The Consultative Council is not a government-in-exile; it has an “ambassadorial” function, as one member told me, of broadcasting the protestors’ message to the international community and liaising with grassroots groups like the Local Coordination Committees (LCCs) and the Syrian Revolution Committee Unions (SRCUs). There is evidence that the Antalya assembly has the support of domestic Syrians.

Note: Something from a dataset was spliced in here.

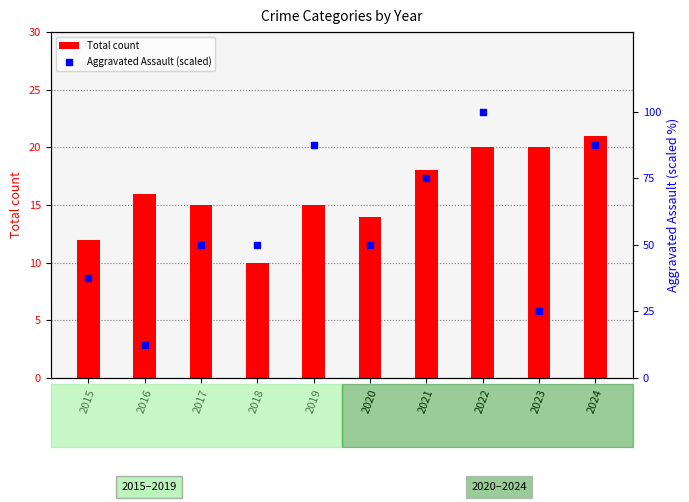

Which series has the largest total across all categories?

Aggravated Assault (scaled)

On 2 June, protestors in Homs chanted “We salute the conference.” Two different photographs of banners wielded on June 3 read, respectively, “O heroes of the Antalya Conference, you are our pulse and we are with you” and “The demands of the Antalya Conference are the demands of the Syrian people.” Additionally, the “independence” banner that was adopted at the conference was fused with the Syrian national flag in a 3,000-meter long pennant carried above the heads of a 100,000 protestors in the city of Hama on 2 June. “Hama will not kneel” was scrawled on the fabric.
This week, ambiguous news reports emerged relating to the formation of a Syrian National Council in Istanbul, although the declared purpose of this body is scarcely different from that of the Antalya Conference: to coordinate with local protestors and activists and unite around the goal of toppling of the Assad regime. Unless and until a coherent roadmap is presented by this National Council articulating their vision of transitioning Syria from dictatorship to democracy, the body will not be viewed as credible or legitimate by Western governments.
The Syrian opposition has every incentive to form a transitional council consisting of elected representatives with a clear plan for securing and Syria’s government and economic institutions and coordinating free and fair elections for a post-Assad democracy. Dr Ziadeh’s NIC manifesto is an excellent first step, offering concrete steps on key challenges, including de-Baathification, the consolidation of Syria’s many and redundant intelligence services, and the reincorporation of its state media.
The skeptics who lament Obama’s call for Assad’s ouster must answer for the implications of inaction. Would it really be desirable for the West to maintain normal relations with a mass-murderer who has earned the enmity of his own people, not to mention millions of horrified onlookers to his brutality? Or should the US and UK have tried to “contain” Assad a la Saddam? The latter policy required fighter jets; so far, these have not been forthcoming from any allied nation. And yet the promise shown by a peaceful and committed opposition undercuts the cynicism of those willing to define a regime’s “stability” by its disdain for human rights, its sponsorship of terrorist proxies, and its bullying threats for what life would be like without it.